This is the world Leivaditaki shares in her debut cookbook, “Aegean: Recipes from the Mountains to the Sea.”

"Aegean: Recipes from the Mountains to the Sea" by Marianna Leivaditaki (Interlink Books, $35).
"Aegean: Recipes from the Mountains to the Sea" by Marianna Leivaditaki (Interlink Books, $35).

Born in Crete, now head chef of the well-known London restaurant Morito, Leivaditaki referred to the cookbook as above all, a journal. “It’s very personal, because it goes back into my growing up years,” she said.

Alongside recipes for fresh Mediterranean dishes that showcase the natural abundance of her home island, Leivaditaki weaves in the stories and traditions from her childhood that secured her love of good food. As a reader, I felt many times like she was right there in the kitchen with me, showing me how to grill a squid or prepare an octopus (in her childhood, they hung it on a clothesline to dry). I wanted to follow her, from her family taverna to the local market, to her dad’s fishing boat and the sea. Leivaditaki, through words and recipes, introduced me to a land I had never seen.

“It’s a gift, to put your stories on paper,” she said. “My family stories are not necessarily unique from [those of] other children growing up in Crete, but these are the experiences that shaped my career path. To me, they are the most pleasurable feelings—of warmth, love, creation.”

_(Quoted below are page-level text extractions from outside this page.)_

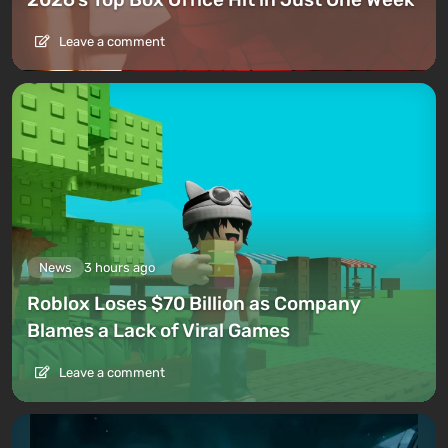
Leave a comment
News
3 hours ago
Roblox Loses $70 Billion as Company
Blames a Lack of Viral Games
Leave a comment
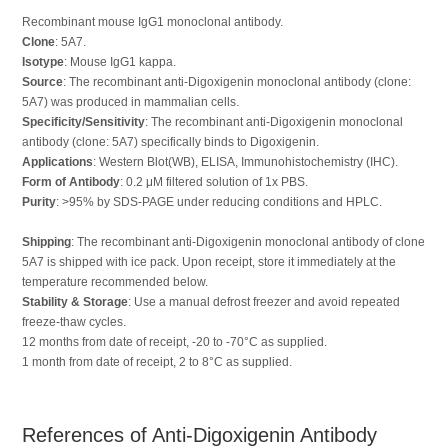
Recombinant mouse IgG1 monoclonal antibody.
Clone
: 5A7.
Isotype
: Mouse IgG1 kappa.
Source
: The recombinant anti-Digoxigenin monoclonal antibody (clone:
5A7) was produced in mammalian cells.
Specificity/Sensitivity
: The recombinant anti-Digoxigenin monoclonal
antibody (clone: 5A7) specifically binds to Digoxigenin.
Applications
: Western Blot(WB), ELISA, Immunohistochemistry (IHC).
Form of Antibody
: 0.2 μM filtered solution of 1x PBS.
Purity
: >95% by SDS-PAGE under reducing conditions and HPLC.
Shipping
: The recombinant anti-Digoxigenin monoclonal antibody of clone
5A7 is shipped with ice pack. Upon receipt, store it immediately at the
temperature recommended below.
Stability & Storage
: Use a manual defrost freezer and avoid repeated
freeze-thaw cycles.
12 months from date of receipt, -20 to -70°C as supplied.
1 month from date of receipt, 2 to 8°C as supplied.
References of Anti-Digoxigenin Antibody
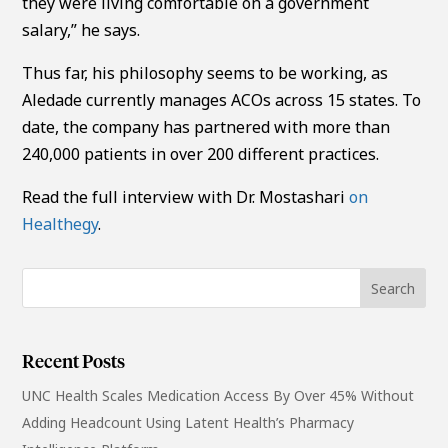
they were living comfortable on a government
salary,” he says.
Thus far, his philosophy seems to be working, as
Aledade currently manages ACOs across 15 states. To
date, the company has partnered with more than
240,000 patients in over 200 different practices.
Read the full interview with Dr. Mostashari
on
Healthegy
.
Recent Posts
UNC Health Scales Medication Access By Over 45% Without
Adding Headcount Using Latent Health’s Pharmacy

Fried anchovies with potatoes, chopped herbs, and lemon mayonnaise. (Elena Heatherwick)
Fried anchovies with potatoes, chopped herbs, and lemon mayonnaise. (Elena Heatherwick)

Early Foundations

Leivaditaki’s dad was a fisherman, and her mother ran the family restaurant on the water. From an early age, Leivaditaki and her siblings helped at the restaurant, waiting tables, gutting fish, and peeling vegetables.

Below Leivaditaki’s family flat lived Theia Koula, a family friend who became like an aunt to Leivaditaki. Her home was surrounded by pomegranate trees, olive groves, artichoke plants, beehives, chickens, goats, and rabbits. She and her husband made everything from scratch: cheese, milk, wine.

“She was definitely the one who got me into everything about food,” said Leivaditaki. “Because my parents were really busy, fishing and with the restaurant, I had a lot of time to be downstairs to Theia Koula’s kitchen. I would drink Greek coffee in the morning, with biscuits.”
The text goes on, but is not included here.